→ **作業指示**: 下の引用文の「天明4年9月になると」で始まる段落を、主な事実を残して箇条書きに書き直してください。
=== 引用文 ===
天明3年は、松本領内大凶作で、松本では検見平均2分作、翌年には餓人が続出、救恤金を藩より拝借10年賦でとの状況となり、籾相場金10両に25俵となっています。また、穀類不足で酒造り禁止を命じています。
 塩尻組18か村は村凶作につき困窮願いを出しています。また、中西条村と下西条は40ヵ条の「両村一統倹約の定め」を取り決め、節約・倹約に努めています。東川手村では5月2日(陰暦)に一寸大余りの降雹があり、麦の穂が7分通り打ち落とされ、8月24日(陰暦)には降雪があり、秋作皆無の田畑が多く出という状態となりました。佐久では浅間山の大噴火と凶作の被害が重なり百姓一揆(平賀騒動)がおこり松本藩兵が出動しています。
 天明4年9月になると塩尻組19か村は破免願いと石代値段引き下げ願いなどを松本藩預役所に嘆願しています。また、筑摩地村北小野では前年の凶作のため飢饉となり10か年賦で救恤金(きゅうじゅつきん・義捐金)を拝借しています。天明6年になると塩尻町村が飢人の夫食拝借を願い出ていますが、59軒、252人に達したといいます。
 このように天明3年から6年まで凶作が続き農民が苦しんだのですが、松本藩も台所は苦しかったのですがそれでも農民を助けています。このことに感謝した領民は天明4年の11月に前年藩主の凶作救恤に対し、報恩のため、年貢のほかに冥加籾2.190俵を納めています。このとき藩主戸田光悌は家臣に分与、庶民にも賑恤(しんじゅつ・援助のため金品を与えること)をしています。農民は年貢のほかに納めたのですが、凶作がいつ収束するか判らないなかでどのような思いで出したのでしょうか。でも何か温かいものが感じられますね。
=== 記録 ===
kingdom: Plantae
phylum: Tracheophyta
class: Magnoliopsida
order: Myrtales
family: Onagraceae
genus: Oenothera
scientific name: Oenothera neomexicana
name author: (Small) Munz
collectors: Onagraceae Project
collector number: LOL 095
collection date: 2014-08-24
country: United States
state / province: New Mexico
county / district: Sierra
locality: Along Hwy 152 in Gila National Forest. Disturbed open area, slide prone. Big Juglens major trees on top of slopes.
===
→ **回答**:
- 天明4年9月、塩尻組19か村が破免願いと石代値段引き下げ願いなどを松本藩預役所に嘆願した。
- 筑摩地村北小野では前年の凶作で飢饉となり、救恤金を10か年賦で拝借した。
- 天明6年、塩尻町村が飢人の夫食拝借を願い出た。その数は59軒、252人に達したという。